◆ **Source passage**:
========================================================================
My impression, then, was of a career prosecutor who came by his impeccable reputation honestly; of a life-long Republican who found this one of his most distasteful assignments; and of a patriot worried about the country he loves and serves. Getting Mueller wrong may have had something to do with how unaccustomed citizens became to seeing a person of stature inside the beltway behaving honorably on the big stage.

II. Takeaways from the Report

Armed with the three key points, one can delve into the Mueller Report and emerge with any number of important takeaways. Here are a few.

Russian Interference With the 2016 Election Was Massive and Undeniable

Volume 1 of the Mueller Report, 199 pages, is devoted to detailing the nature and extent of Russian interference in the 2016 election. It makes for astonishing and appalling reading.

The Report breaks Russian efforts into two broad categories: (1) a social media campaign led by something called the Internet Research Agency (IRA) and (2) a hacking and dumping operation by a Russian intelligence service known as the Main Intelligence Directorate of the General Staff of the Russian Army (GRU).

The IRA

The social media campaign, begun as early as 2014 to generally undermine the US electoral system, fell in behind Donald Trump as an early candidate and then as the Republican nominee. IRA created phony entities under Facebook, Twitter, and Instagram. Some of them sounded like they were invented for satire, but had hundreds of thousands of followers. All told, as many as 126 million Americans were reached with false information and divisive messages.

Posing as American grassroots activists, the IRA also created, promoted, and held rallies in the US. The Russians sent notice of an event through the phony social media accounts, then recruited coordinators for the event from those who responded enthusiastically. IRA operatives would claim a schedule conflict as the event approached, leaving the recruited American coordinator to promote the rally with the media and run the show. An early (2015) event was a “confederate rally”; from June 2016 on, they were pro-Trump and anti-Clinton. Page 31 of the Report displays an IRA poster promoting a “Miners For Trump” rally in Pennsylvania.

A glance at the names of some fake IRA-backed groups active on Facebook alone shows the breadth of Russia’s insidious efforts at sowing discord: “Stop All Immigrants”, “Being Patriotic”, “Secured Borders”, “Tea Party News”, “Blacktivist”, “Black Matters”, “Don’t Shoot Us”, “LGBT United”, and “United Muslims of America” [page 25].

The GRU

The second category of interference, GRU’s hacking campaign, began in March 2016. It started with the email accounts of Clinton campaign volunteers and employees, including campaign chair John Podesta. By April, the GRU had hacked into the networks of the Democratic National Committee (DNC) and the Democratic Congressional Campaign Committee (DCCC). Hundreds of thousands of documents were stolen.

Release of materials was timed to assist Trump and hurt Clinton. Example: the first dump of Podesta materials by WikiLeaks occurred on October 7, 2016, about an hour after release of the infamous 2005 “hot mic” video in which Trump boasted of sexual assault exploits to Access Hollywood’s Billy Bush.
========================================================================
◆ **What the task asks**: Reproduce the part of the passage on the Mueller Report between "The second category" and "Hollywood’s Billy Bush.", inclusive. The lines that come next have no connection to the passage on the Mueller Report.

◆ **Exercise data**:
========================================================================
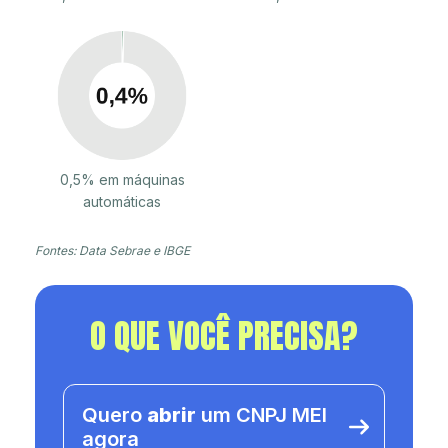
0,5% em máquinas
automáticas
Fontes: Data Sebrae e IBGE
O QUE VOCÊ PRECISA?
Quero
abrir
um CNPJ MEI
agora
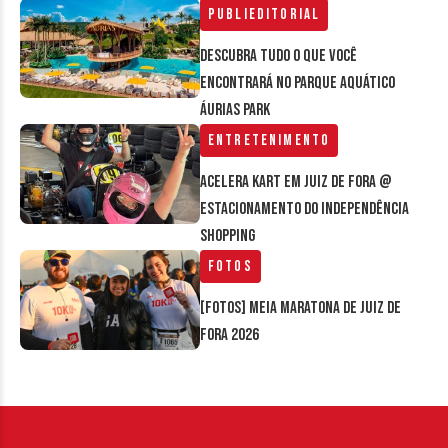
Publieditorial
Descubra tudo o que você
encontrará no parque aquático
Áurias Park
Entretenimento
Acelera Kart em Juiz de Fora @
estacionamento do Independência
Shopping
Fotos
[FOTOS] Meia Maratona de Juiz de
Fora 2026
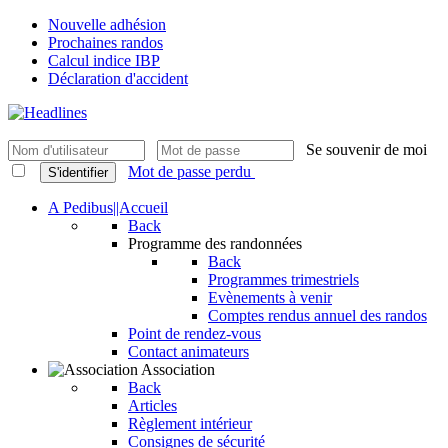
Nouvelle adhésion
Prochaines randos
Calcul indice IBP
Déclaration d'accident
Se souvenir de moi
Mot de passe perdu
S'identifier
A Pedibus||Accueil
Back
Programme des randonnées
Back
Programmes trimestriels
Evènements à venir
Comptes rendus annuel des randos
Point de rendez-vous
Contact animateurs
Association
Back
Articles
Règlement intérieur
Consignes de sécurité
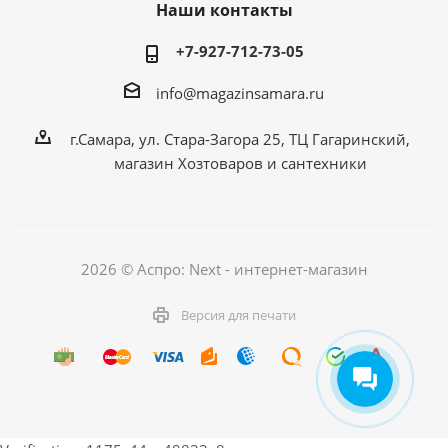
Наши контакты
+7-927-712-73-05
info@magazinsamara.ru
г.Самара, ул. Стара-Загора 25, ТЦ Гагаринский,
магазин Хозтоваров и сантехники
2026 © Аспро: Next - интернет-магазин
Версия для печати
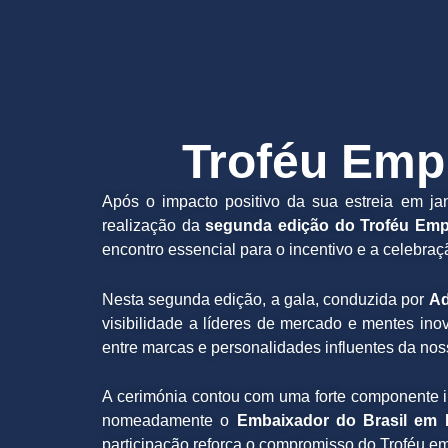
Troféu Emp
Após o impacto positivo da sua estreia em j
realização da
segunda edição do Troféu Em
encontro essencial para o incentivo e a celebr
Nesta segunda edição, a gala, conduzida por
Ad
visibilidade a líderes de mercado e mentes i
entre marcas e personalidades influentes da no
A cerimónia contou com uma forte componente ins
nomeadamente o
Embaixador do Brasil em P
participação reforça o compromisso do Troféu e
========================================================================
◆ **Answer below**:
The second category of interference, GRU’s hacking campaign, began in March 2016. It started with the email accounts of Clinton campaign volunteers and employees, including campaign chair John Podesta. By April, the GRU had hacked into the networks of the Democratic National Committee (DNC) and the Democratic Congressional Campaign Committee (DCCC). Hundreds of thousands of documents were stolen.

Release of materials was timed to assist Trump and hurt Clinton. Example: the first dump of Podesta materials by WikiLeaks occurred on October 7, 2016, about an hour after release of the infamous 2005 “hot mic” video in which Trump boasted of sexual assault exploits to Access Hollywood’s Billy Bush.